Senator Joe Lieberman claims a powerful role is persuading Amazon’s servers to dump Wikileaks.

Commentary:

Ryan Calo, a lecturer at Stanford University’s Center for Internet and Society told Reuters that “It would set a dangerous precedent were companies like Amazon to take down things merely because the senator or another government entity started to ask question about them.”

The New Yorker’s Amy Davidson writes: “Lieberman may be exaggerating his own role, and Amazon can make choices about what business to be in. Still, is Amazon reporting to a senator now? Is the company going to tell him about “the extent of its relationship” with WikiLeaks—with any customer? He’s free to ask, of course, but in terms of an obligation to answer: Does somebody have a warrant or a subpoena for that? One wonders if Lieberman feels that he, or any Senator, can call in the company running The New Yorker’s printing presses when we are preparing a story that includes leaked classified material, and tell them to stop it. The circumstances are different, but not so different as to be really reassuring.”
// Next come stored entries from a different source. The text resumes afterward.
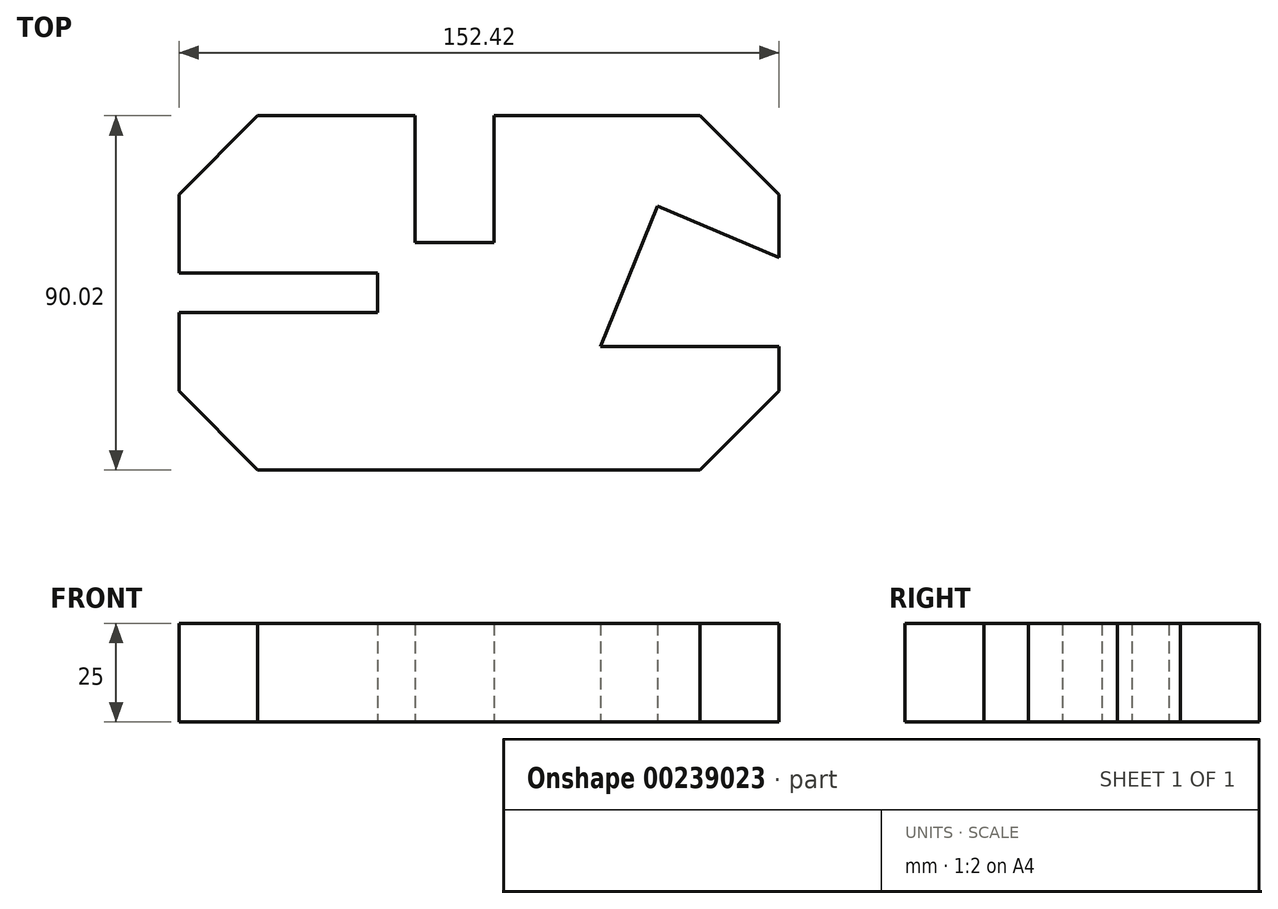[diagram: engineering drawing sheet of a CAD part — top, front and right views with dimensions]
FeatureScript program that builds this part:
annotation { "Feature Type Name" : "Feature", "Feature Type Description" : "" }
export const myFeature = defineFeature(function(context is Context, id is Id, definition is map)
    precondition{}
    {
        {
            var Q0;
            Q0=qCreatedBy(makeId("Top.planeOp"),FACE);
            var sketch = newSketch(context, id + "F0", { "sketchPlane" : qUnion([Q0])});
            skLineSegment(sketch, "E0", {"start": v(-53.08, -59.13) * mm, "end": v(59.32, -59.13) * mm});
            skLineSegment(sketch, "E1", {"start": v(59.32, -59.13) * mm, "end": v(79.3, -39.1) * mm});
            skLineSegment(sketch, "E2", {"start": v(-53.08, -59.13) * mm, "end": v(-73.1, -39.12) * mm});
            skPoint(sketch, "E3.orphan", {"position": v(-72.42, -59.13) * mm});
            skLineSegment(sketch, "E4", {"start": v(-53.08, -59.13) * mm, "end": v(-72.42, -59.13) * mm, "construction": true});
            skLineSegment(sketch, "E5", {"start": v(59.32, -59.13) * mm, "end": v(73.82, -59.11) * mm, "construction": true});
            skLineSegment(sketch, "E6", {"start": v(-73.1, -39.12) * mm, "end": v(-73.1, -19.12) * mm});
            skLineSegment(sketch, "E7", {"start": v(-73.1, -19.12) * mm, "end": v(-22.6, -19.12) * mm});
            skLineSegment(sketch, "E8", {"start": v(-22.6, -19.12) * mm, "end": v(-22.6, -9.12) * mm});
            skLineSegment(sketch, "E9", {"start": v(-22.6, -9.12) * mm, "end": v(-73.1, -9.12) * mm});
            skLineSegment(sketch, "E10", {"start": v(-73.1, -9.12) * mm, "end": v(-73.1, 10.88) * mm});
            skLineSegment(sketch, "E11", {"start": v(-73.1, 10.88) * mm, "end": v(-53.08, 30.9) * mm});
            skPoint(sketch, "E12.orphan", {"position": v(-72.42, 28.7) * mm});
            skLineSegment(sketch, "E13", {"start": v(-53.08, 30.9) * mm, "end": v(-13.08, 30.9) * mm});
            skLineSegment(sketch, "E14", {"start": v(-13.08, 30.9) * mm, "end": v(-13.08, -1.4) * mm});
            skLineSegment(sketch, "E15", {"start": v(-13.08, -1.4) * mm, "end": v(6.92, -1.4) * mm});
            skLineSegment(sketch, "E16", {"start": v(6.92, -1.4) * mm, "end": v(6.92, 30.87) * mm});
            skLineSegment(sketch, "E17", {"start": v(6.92, 30.87) * mm, "end": v(59.32, 30.87) * mm});
            skLineSegment(sketch, "E18", {"start": v(59.32, 30.87) * mm, "end": v(79.33, 10.86) * mm});
            skLineSegment(sketch, "E19", {"start": v(59.32, 30.87) * mm, "end": v(97.73, 30.87) * mm, "construction": true});
            skLineSegment(sketch, "E20", {"start": v(79.33, 10.86) * mm, "end": v(79.33, -5.14) * mm});
            skLineSegment(sketch, "E21", {"start": v(34.03, -27.73) * mm, "end": v(79.33, -27.73) * mm});
            skLineSegment(sketch, "E22", {"start": v(79.33, -27.73) * mm, "end": v(79.3, -39.1) * mm});
            skLineSegment(sketch, "E23", {"start": v(34.03, -27.73) * mm, "end": v(48.45, 7.97) * mm});
            skLineSegment(sketch, "E24", {"start": v(48.45, 7.97) * mm, "end": v(79.33, -5.14) * mm});
            skSolve(sketch);
        }
        {
            var Q0;
            Q0 = qSketchRegion(id + "F0", true);
            extrude(context, id + "F1", {"entities" : qUnion([Q0]), "depth" : 25 * mm});
        }
    });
“This certainly implicates First Amendment rights to the extent that web hosts may, based on direct or informal pressure, limit the materials the American public has a First Amendment right to access,” EFF senior staff attorney Kevin Bankston told Talking Points Memo.

It does not appear that Amazon was served with a legal order to take WikiLeaks down, but rather that the decision was based on verbal criticism from Lieberman and other establishment members. The fact that a website can be taken down without any due process in a country which once had a vaunted tradition of free speech should be an alarm call to anyone who understands the importance of a free media.